Und wie wird die Bevölkerung an der Entwicklung dieses Konzeptes beteiligt? Nach Auskunft der Kreisverwaltung soll die Erstellung und Umsetzung des Zukunftsentwicklungskonzepts mit Unterstützung externer Berater erfolgen. Das entsprechende Vergabeverfahren für diese Dienstleistungen sei bereits angelaufen. Voraussichtlich im November würden die Fachausschüsse beteiligt, die Entscheidung über die Vergabe der Beraterdienstleistungen solle im Dezember erfolgen.
Einen konkreten Zeitplan für die Beteiligung von Bürgerinnen und Bürger, Akteuren der Wirtschaft und der Politik nannte die Kreisverwaltung bislang nicht. Unter der Überschrift „Unser Landkreis Lüchow-Dannenberg 2035“ sei unter anderem eine Bürgerbefragung geplant. Sie soll Ausschluss darüber geben, welche Zukunftsthemen die Menschen in Lüchow-Dannenberg bewegen, wie hoch die Zufriedenheit ist und ob beispielsweise mehr Möglichkeiten zur Mitgestaltung gewünscht sind.
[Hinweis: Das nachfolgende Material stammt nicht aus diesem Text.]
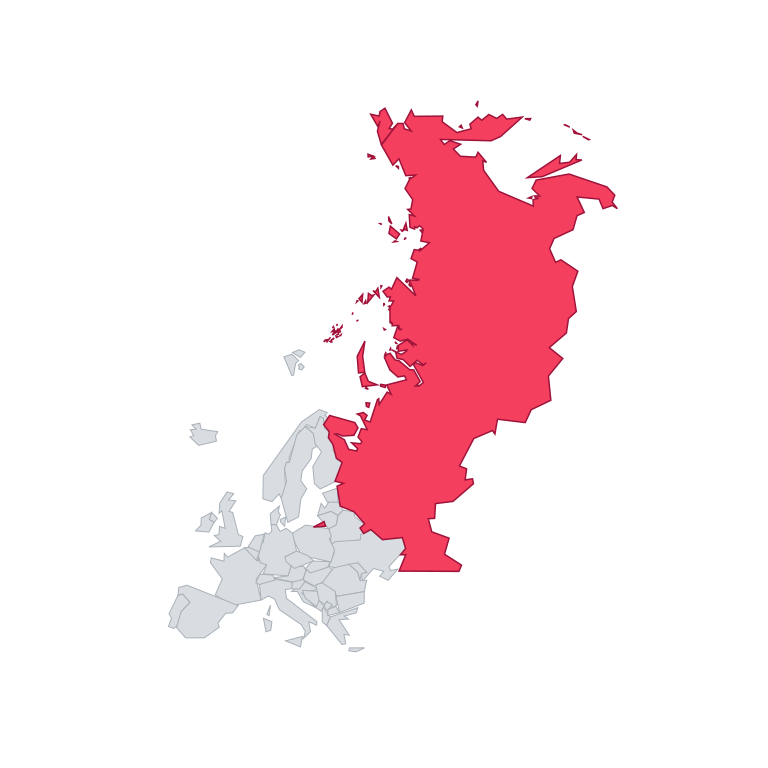 Europe, with Russia highlighted, rotated 287°
{"feature_id": "RUS", "entity_name": "Russia", "entity_type": "country or territory", "adm_level": 0, "iso_a3": "RUS", "parent_name": "Europe", "parent_adm1": "", "projection": "albers", "projection_center": [98.07, 61.527], "detail": "fine", "context": "in_parent", "style": "filled", "palette": "rose", "viewbox_px": 768, "rotation_deg": 287, "n_neighbors": 38, "source": "natural_earth", "source_scale": "50m", "svg_char_len": 13701}
<svg xmlns="http://www.w3.org/2000/svg" viewBox="0 0 768 768"><g transform="rotate(287 384 384)"><path d="M380.7,280.3L385.6,287.4L381.5,295.5L377.8,293.4L366.1,295.0L365.2,293.3L380.7,280.3ZM334.6,341.0L328.6,337.9L333.3,336.2L334.2,332.4L321.7,331.3L322.6,321.7L315.3,321.5L314.6,316.9L286.1,314.8L281.3,316.4L280.6,313.7L273.8,313.7L254.2,320.8L244.7,319.1L248.2,315.8L238.8,311.3L238.7,301.8L261.2,295.3L323.6,316.2L340.7,329.7L340.0,338.0L336.9,336.6L334.6,341.0ZM391.2,299.1L384.9,296.1L387.4,287.3L391.9,292.6L391.2,299.1ZM377.0,302.7L373.2,300.9L373.5,297.9L375.4,298.1L377.0,296.5L379.4,298.6L377.0,302.7Z" fill="#d9dde1" stroke="#a8b0b8" stroke-width="1"/><path d="M186.6,298.5L176.9,324.7L159.9,318.9L141.5,329.6L127.8,303.6L132.9,284.3L150.4,286.3L162.4,270.3L167.2,269.6L167.8,282.8L175.3,280.8L172.7,285.1L186.6,298.5ZM129.5,339.3L139.4,340.1L128.8,341.9L129.5,339.3Z" fill="#d9dde1" stroke="#a8b0b8" stroke-width="1"/><path d="M244.7,319.1L262.3,319.4L273.8,313.7L280.6,313.7L281.3,316.4L309.9,315.5L320.4,321.2L316.0,330.9L304.5,337.7L300.8,334.4L291.6,336.2L277.0,331.2L267.2,332.7L261.0,340.8L249.9,338.1L231.9,341.2L223.6,332.5L244.7,319.1Z" fill="#d9dde1" stroke="#a8b0b8" stroke-width="1"/><path d="M251.4,381.8L253.0,392.6L248.5,394.9L244.3,406.6L239.7,403.1L235.2,408.3L228.0,407.0L215.2,380.7L229.4,373.5L235.3,379.4L245.0,378.3L251.4,381.8Z" fill="#d9dde1" stroke="#a8b0b8" stroke-width="1"/><path d="M207.6,444.8L210.9,451.2L197.5,445.4L198.9,436.1L204.8,438.5L204.5,427.9L189.1,420.9L196.1,417.8L198.8,422.5L205.3,411.3L194.7,397.6L193.4,384.4L209.0,385.7L215.2,380.7L219.0,383.5L228.0,407.0L232.9,405.6L241.0,414.1L235.2,426.4L242.6,446.3L232.9,452.6L210.8,442.1L207.6,444.8Z" fill="#d9dde1" stroke="#a8b0b8" stroke-width="1"/><path d="M229.4,373.5L222.5,378.3L220.2,376.8L210.9,385.2L198.3,385.4L195.9,355.4L209.5,341.6L214.6,340.1L226.2,350.3L229.4,373.5Z" fill="#d9dde1" stroke="#a8b0b8" stroke-width="1"/><path d="M182.6,364.1L172.1,363.3L168.3,357.9L165.9,333.8L172.5,348.3L182.5,348.3L186.1,360.6L182.6,364.1Z" fill="#d9dde1" stroke="#a8b0b8" stroke-width="1"/><path d="M193.4,384.4L191.3,388.4L178.5,385.8L170.4,376.2L173.4,363.8L182.6,364.1L193.4,384.4Z" fill="#d9dde1" stroke="#a8b0b8" stroke-width="1"/><path d="M201.3,403.0L205.3,411.3L198.8,422.5L196.1,417.8L189.1,418.5L196.5,413.6L201.3,403.0Z" fill="#d9dde1" stroke="#a8b0b8" stroke-width="1"/><path d="M189.1,418.5L191.3,424.8L179.7,425.9L167.3,401.2L175.8,382.9L193.4,389.6L201.3,403.0L196.5,413.6L189.1,418.5Z" fill="#d9dde1" stroke="#a8b0b8" stroke-width="1"/><path d="M245.0,378.3L235.3,379.4L229.4,373.5L238.6,359.0L246.8,370.5L245.0,378.3Z" fill="#d9dde1" stroke="#a8b0b8" stroke-width="1"/><path d="M257.5,374.6L251.4,381.8L245.0,378.3L246.8,370.5L238.6,359.0L251.5,358.8L248.1,363.6L257.0,366.4L257.5,374.6Z" fill="#d9dde1" stroke="#a8b0b8" stroke-width="1"/><path d="M270.7,369.8L257.5,374.6L254.5,364.3L261.6,357.1L270.7,369.8Z" fill="#d9dde1" stroke="#a8b0b8" stroke-width="1"/><path d="M214.6,340.1L198.7,349.3L189.7,339.9L182.5,348.3L172.5,348.3L167.1,324.0L176.9,324.7L176.8,318.3L182.4,314.4L193.8,311.9L197.0,314.8L206.9,313.7L206.7,317.9L210.6,319.7L216.6,317.1L218.0,322.2L212.6,327.7L217.3,332.7L214.6,340.1Z" fill="#d9dde1" stroke="#a8b0b8" stroke-width="1"/><path d="M169.2,398.7L167.3,401.2L179.7,425.9L168.6,429.1L152.6,408.4L169.2,398.7Z" fill="#d9dde1" stroke="#a8b0b8" stroke-width="1"/><path d="M126.0,442.5L119.7,435.6L118.6,428.4L121.5,428.1L126.0,442.5ZM145.4,400.7L162.5,424.4L156.9,424.2L150.5,413.8L148.8,418.7L145.5,409.9L133.6,424.2L132.9,418.9L124.3,423.3L122.6,420.0L136.3,399.7L145.4,400.7Z" fill="#d9dde1" stroke="#a8b0b8" stroke-width="1"/><path d="M145.4,400.7L136.3,399.7L138.5,394.5L153.9,389.8L145.4,400.7Z" fill="#d9dde1" stroke="#a8b0b8" stroke-width="1"/><path d="M171.8,366.2L168.8,381.6L159.9,366.4L150.2,384.3L152.2,370.5L160.2,362.0L158.7,356.2L171.8,366.2Z" fill="#d9dde1" stroke="#a8b0b8" stroke-width="1"/><path d="M168.8,333.6L162.9,338.8L154.9,325.8L156.9,319.4L165.9,320.9L168.8,333.6Z" fill="#d9dde1" stroke="#a8b0b8" stroke-width="1"/><path d="M181.9,313.4L178.1,315.9L178.1,313.6L181.9,313.4Z" fill="#d9dde1" stroke="#a8b0b8" stroke-width="1"/><path d="M186.9,314.0L178.1,313.6L186.6,298.5L190.5,308.3L186.9,314.0Z" fill="#d9dde1" stroke="#a8b0b8" stroke-width="1"/><path d="M205.4,313.3L186.9,314.0L188.4,301.6L201.1,305.2L205.4,313.3Z" fill="#d9dde1" stroke="#a8b0b8" stroke-width="1"/><path d="M121.8,248.8L124.4,252.7L118.4,262.3L106.9,256.6L96.8,259.1L88.8,254.5L89.1,248.7L98.2,249.2L101.3,245.6L121.8,248.8Z" fill="#d9dde1" stroke="#a8b0b8" stroke-width="1"/><path d="M90.5,256.7L106.9,256.6L118.4,262.3L124.4,252.7L121.8,248.8L129.4,247.2L134.0,254.3L129.5,309.3L120.7,306.0L118.5,299.6L106.8,295.1L103.3,297.6L88.8,286.5L83.2,268.5L90.5,256.7Z" fill="#d9dde1" stroke="#a8b0b8" stroke-width="1"/><path d="M202.2,262.0L191.2,259.8L188.4,246.7L195.4,250.2L202.4,248.4L210.8,256.7L203.4,256.6L202.2,262.0Z" fill="#d9dde1" stroke="#a8b0b8" stroke-width="1"/><path d="M165.7,338.4L167.6,354.1L162.0,356.5L158.4,349.7L150.5,353.4L137.1,389.2L133.6,390.1L134.7,381.6L125.7,386.1L117.0,381.3L124.3,381.2L129.7,375.3L137.6,349.9L146.2,342.4L147.5,335.5L141.5,329.6L155.9,323.6L165.7,338.4ZM109.6,364.9L118.7,379.8L108.1,381.0L109.6,364.9ZM124.7,337.2L123.9,346.3L115.4,347.7L112.5,343.6L124.7,337.2Z" fill="#d9dde1" stroke="#a8b0b8" stroke-width="1"/><path d="M218.0,322.2L216.6,317.1L226.7,313.1L236.8,319.7L231.0,320.1L228.7,323.1L218.0,322.2ZM227.9,328.9L219.0,330.5L221.6,325.6L224.2,324.4L227.9,328.9Z" fill="#d9dde1" stroke="#a8b0b8" stroke-width="1"/><path d="M202.2,262.0L203.4,256.6L210.8,256.7L206.9,264.0L202.2,262.0ZM199.5,274.3L215.4,266.0L212.1,264.1L222.1,261.8L234.9,265.5L235.2,272.4L227.6,269.1L229.0,276.4L217.0,273.1L216.8,276.9L197.5,288.7L196.8,293.6L186.9,294.0L177.0,264.2L186.0,273.8L189.5,266.0L191.7,270.2L199.8,268.4L199.5,274.3Z" fill="#d9dde1" stroke="#a8b0b8" stroke-width="1"/><path d="M289.8,239.0L285.4,237.9L280.4,240.4L271.1,224.8L276.6,213.8L279.0,217.2L283.7,212.1L285.8,217.5L288.8,212.3L292.7,219.3L287.3,222.4L289.8,239.0Z" fill="#d9dde1" stroke="#a8b0b8" stroke-width="1"/><path d="M167.6,354.1L173.4,363.8L171.8,366.2L163.2,363.1L161.1,355.7L167.6,354.1Z" fill="#d9dde1" stroke="#a8b0b8" stroke-width="1"/><path d="M333.3,336.2L324.3,340.0L322.3,345.6L316.7,346.3L311.6,353.0L305.6,354.6L302.5,359.4L298.1,360.8L296.4,367.1L292.9,368.0L276.9,366.5L265.0,353.7L268.3,346.6L284.1,340.1L300.9,344.1L306.5,335.7L316.0,330.9L320.4,321.2L321.7,331.3L334.2,332.4L333.3,336.2Z" fill="#d9dde1" stroke="#a8b0b8" stroke-width="1"/><path d="M198.3,384.3L192.3,383.8L181.8,368.7L184.7,362.9L193.8,367.2L198.3,384.3Z" fill="#d9dde1" stroke="#a8b0b8" stroke-width="1"/><path d="M198.7,349.3L197.6,361.1L194.3,368.4L181.4,352.1L185.4,342.4L189.7,339.9L198.7,349.3Z" fill="#d9dde1" stroke="#a8b0b8" stroke-width="1"/><path d="M151.4,384.4L156.2,371.4L162.9,366.4L166.5,382.5L158.7,386.2L151.4,384.4Z" fill="#d9dde1" stroke="#a8b0b8" stroke-width="1"/><path d="M157.2,402.9L152.6,408.4L146.0,398.0L152.1,396.2L157.2,402.9Z" fill="#d9dde1" stroke="#a8b0b8" stroke-width="1"/><path d="M171.9,377.5L175.8,382.9L171.4,398.0L158.4,403.3L155.0,399.4L159.6,393.2L155.7,391.9L158.0,385.3L171.9,377.5Z" fill="#d9dde1" stroke="#a8b0b8" stroke-width="1"/><path d="M154.0,391.6L148.3,390.2L150.2,384.3L158.0,385.3L154.0,391.6Z" fill="#d9dde1" stroke="#a8b0b8" stroke-width="1"/><path d="M150.6,395.9L154.0,391.6L158.9,392.5L158.0,399.1L150.6,395.9Z" fill="#d9dde1" stroke="#a8b0b8" stroke-width="1"/><path d="M624.7,549.0L619.9,555.9L621.5,550.2L615.7,542.2L623.7,535.6L619.3,514.0L606.6,525.4L601.4,519.4L586.8,519.6L572.9,504.1L561.8,502.8L550.5,512.5L554.5,516.9L548.5,536.4L532.3,535.6L509.5,546.7L500.4,541.3L486.1,543.5L467.1,531.4L460.7,547.5L439.7,538.9L417.2,548.3L402.5,532.3L388.4,530.3L383.5,502.8L368.6,504.7L371.2,501.3L358.1,485.8L327.7,480.1L327.0,487.8L316.1,489.6L319.2,496.4L314.8,498.7L291.9,484.3L284.7,468.2L270.3,471.7L268.1,465.7L256.6,472.9L255.6,491.3L238.9,491.6L233.4,511.1L226.7,510.4L209.5,453.1L227.1,454.7L225.5,449.7L233.0,452.8L242.5,446.5L234.7,428.1L241.0,414.0L235.1,408.3L239.2,403.2L244.7,406.4L253.1,392.6L254.4,377.8L272.6,369.0L277.2,374.3L276.7,365.6L296.8,366.9L299.1,360.1L311.3,352.8L316.4,346.5L322.2,345.7L327.5,338.1L338.0,341.2L338.6,367.4L334.4,371.9L326.1,370.2L322.1,359.5L322.8,354.1L321.8,351.7L319.1,362.4L311.2,369.3L311.9,377.4L314.5,377.6L318.3,370.3L320.1,379.1L322.4,379.7L325.6,374.7L334.6,375.3L335.4,381.3L346.7,370.8L347.4,367.2L350.7,372.6L349.0,377.0L343.8,376.0L343.7,381.9L367.2,382.3L368.4,383.3L363.0,385.4L377.2,389.4L376.1,394.0L383.9,386.8L394.6,404.3L397.7,401.2L394.8,395.2L399.1,385.6L409.7,376.5L413.3,378.4L415.1,380.8L410.2,387.8L410.6,391.6L405.2,404.3L406.2,408.3L396.9,417.9L391.2,414.6L392.4,418.1L397.0,421.2L410.6,407.1L413.8,407.4L412.9,415.7L416.6,418.3L413.8,416.2L416.3,408.7L408.4,403.8L412.9,395.4L412.5,388.9L417.9,385.8L419.0,381.4L417.3,392.0L421.9,395.8L423.3,396.1L419.4,388.0L425.1,386.4L433.0,393.2L429.3,400.2L431.6,398.7L430.5,404.1L433.8,393.6L429.8,387.0L431.2,379.8L443.1,380.2L440.6,382.8L440.5,383.6L441.9,385.3L440.7,383.2L444.3,380.9L442.1,374.8L444.0,374.6L445.4,372.8L444.8,371.7L457.3,367.8L455.9,366.8L466.2,369.0L464.9,364.5L469.3,364.6L468.1,361.6L472.4,355.9L478.1,360.5L476.9,363.5L489.5,365.2L477.6,388.7L487.5,380.7L485.2,380.6L486.0,379.0L491.1,378.6L492.9,385.8L493.6,386.8L494.3,386.8L493.5,380.4L510.4,380.1L511.8,373.2L521.4,373.6L522.0,377.7L524.9,379.6L521.1,379.0L532.4,386.1L531.5,377.4L543.7,376.2L545.8,371.7L543.0,369.9L543.4,367.6L541.1,368.0L541.5,363.0L553.4,358.6L553.5,363.9L557.9,355.6L559.2,358.6L568.8,357.5L577.0,347.0L587.2,348.6L593.1,353.1L589.6,343.9L603.7,332.5L595.9,328.5L611.8,311.7L637.2,321.0L638.7,326.0L634.0,328.9L633.9,336.0L640.0,327.3L654.1,330.0L648.8,334.7L657.4,361.9L651.8,363.0L645.8,380.2L653.5,392.7L657.6,390.2L666.7,395.9L664.8,400.3L672.4,405.5L670.9,414.1L676.5,418.6L673.2,423.9L679.7,438.2L654.7,423.1L647.9,415.3L634.4,366.5L630.7,371.5L635.9,375.9L635.7,387.2L629.0,381.6L624.1,390.4L627.8,405.4L633.1,406.2L625.9,417.2L626.3,413.2L617.5,416.8L601.8,437.4L597.8,474.7L603.8,472.7L606.9,477.5L606.5,474.5L607.8,472.8L609.3,477.9L614.3,468.4L623.5,469.9L638.9,499.6L637.6,539.7L632.0,549.5L624.7,549.0ZM612.2,311.4L623.8,303.8L634.3,303.3L628.2,303.0L638.1,292.4L638.8,301.0L643.4,300.5L648.0,304.3L635.8,315.9L629.8,314.2L630.2,317.6L637.2,321.0L612.2,311.4ZM419.5,353.2L404.2,355.5L389.6,362.2L387.1,356.4L402.6,350.3L419.5,353.2ZM623.2,460.7L654.1,485.9L646.2,487.4L650.4,496.7L659.8,501.0L654.7,502.1L656.1,507.7L628.6,474.8L623.2,460.7ZM383.9,359.0L388.9,362.5L382.0,368.2L381.2,377.7L375.1,364.1L383.9,359.0ZM526.4,353.5L529.4,344.7L536.9,343.9L532.0,355.1L526.4,353.5ZM457.2,344.6L466.1,342.6L465.0,346.2L466.2,348.3L457.2,344.6ZM458.3,335.1L463.5,337.4L455.8,339.1L458.3,335.1ZM470.1,346.2L469.6,348.9L473.8,350.1L465.5,354.2L470.1,346.2ZM539.4,344.7L541.3,341.0L545.5,339.4L539.4,344.7ZM226.5,358.3L234.9,366.9L230.9,369.7L226.5,358.3ZM409.9,317.9L413.0,319.2L406.9,316.9L409.9,317.9ZM538.0,357.4L544.2,357.9L537.7,361.3L538.0,357.4ZM598.8,307.0L596.5,302.5L599.1,301.5L598.8,307.0ZM361.6,376.0L357.2,376.2L357.5,373.7L360.8,372.3L361.6,376.0ZM415.7,320.3L418.6,321.1L419.0,322.9L415.7,320.3ZM423.6,325.5L421.1,327.0L419.8,325.1L421.2,324.0L423.6,325.5ZM425.8,327.3L423.9,325.8L427.2,326.9L425.8,327.3ZM383.4,385.7L381.1,386.2L380.9,381.4L382.7,381.0L383.4,385.7ZM458.4,342.1L456.2,343.4L455.0,341.4L458.4,342.1ZM418.8,318.9L422.0,320.3L420.0,321.0L418.8,318.9ZM598.8,307.0L597.1,309.4L595.3,305.7L598.8,307.0ZM408.9,315.0L410.1,317.1L406.7,314.0L408.9,315.0ZM414.2,376.8L411.0,376.1L414.4,376.5L414.2,376.8ZM491.0,375.3L490.4,377.5L487.8,376.3L488.5,374.8L491.0,375.3ZM596.2,331.4L596.2,334.2L594.5,334.7L596.2,331.4ZM418.1,325.8L417.2,324.1L419.0,326.3L418.1,325.8ZM420.5,321.5L420.4,323.5L419.3,321.5L420.5,321.5ZM682.2,490.7L680.4,495.4L680.3,500.7L679.5,492.6L682.2,490.7ZM415.8,324.0L415.8,326.1L414.6,325.0L415.8,324.0ZM425.0,385.7L422.3,386.3L421.8,385.9L425.0,385.7ZM654.0,382.1L651.7,384.0L652.0,380.9L654.0,382.1ZM536.2,355.3L536.8,357.8L535.3,356.7L536.2,355.3ZM604.1,467.8L606.5,470.6L604.5,470.9L604.1,467.8ZM678.9,441.1L680.7,446.6L679.0,446.3L678.9,441.1ZM413.4,322.8L411.9,322.3L411.8,321.6L413.4,322.8ZM427.7,382.2L426.5,384.2L426.3,383.5L427.7,382.2ZM524.2,352.7L524.0,354.5L522.7,351.7L524.2,352.7ZM677.3,508.0L678.9,501.6L677.8,508.7L677.3,508.0ZM455.8,333.9L455.8,334.7L454.4,333.9L455.8,333.9ZM375.5,367.8L374.4,370.6L374.4,367.6L375.5,367.8ZM423.7,324.0L422.6,324.2L422.0,323.5L423.7,324.0ZM443.4,333.3L441.7,333.5L441.7,333.3L443.4,333.3ZM677.9,390.2L682.2,391.2L676.9,392.0L677.9,390.2ZM589.1,348.8L588.6,349.1L587.8,347.4L589.1,348.8ZM684.8,482.5L683.9,486.6L684.7,480.0L684.8,482.5ZM423.8,319.1L422.4,318.4L424.1,318.8L423.8,319.1ZM409.9,321.4L408.8,321.8L408.7,321.2L409.9,321.4ZM427.6,322.2L426.7,321.9L426.1,321.1L427.6,322.2ZM418.5,328.5L417.7,328.5L417.5,327.9L418.5,328.5ZM459.4,365.7L460.8,366.8L459.3,366.2L459.4,365.7ZM436.0,339.3L437.4,340.4L437.6,340.8L436.0,339.3ZM461.4,360.0L460.3,361.2L459.4,360.8L461.4,360.0ZM419.9,379.9L418.6,380.5L418.3,379.6L419.9,379.9ZM393.4,416.3L392.3,417.4L392.1,415.6L393.4,416.3ZM529.5,361.4L530.4,362.5L527.9,361.1L529.5,361.4ZM436.9,367.7L436.4,369.4L435.8,368.5L436.9,367.7ZM541.7,373.7L542.2,374.8L540.7,374.9L541.7,373.7ZM443.2,373.3L444.6,372.9L444.7,373.2L443.2,373.3ZM477.1,352.3L477.2,353.2L475.6,352.9L477.1,352.3ZM409.7,320.5L408.9,320.8L408.9,320.0L409.7,320.5ZM536.5,334.2L535.7,335.0L536.2,333.3L536.5,334.2Z" fill="#f43f5e" stroke="#9f1239" stroke-width="1.5"/></g></svg>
Und noch ein drittes Zukunftsentwicklungskonzept ist in Arbeit: Unter dem Titel
„Zukunftsregion Elbtalaue-Heide-Wendland“ verpflichten sich
die beiden Landkreise Lüchow-Dannenberg
und Lüneburg zur weiteren gemeinsamen Zusammenarbeit mit dem
Biosphärenreservat.
Bleibt nur zu hoffen, dass die Dienstleister, die für Lüchow-Dannenberg die Zukunftsprojekte entwickeln, all die "Zukunftswerkstätten" der vergangenen Jahr(zehnt)e sowie Projekte wie "Rural Living 2.0 ", "WIR - Wandel durch Innovation" oder aktuell "Elbe Valley " analysieren und in ihrem Konzept berücksichtigen bzw. bewerten.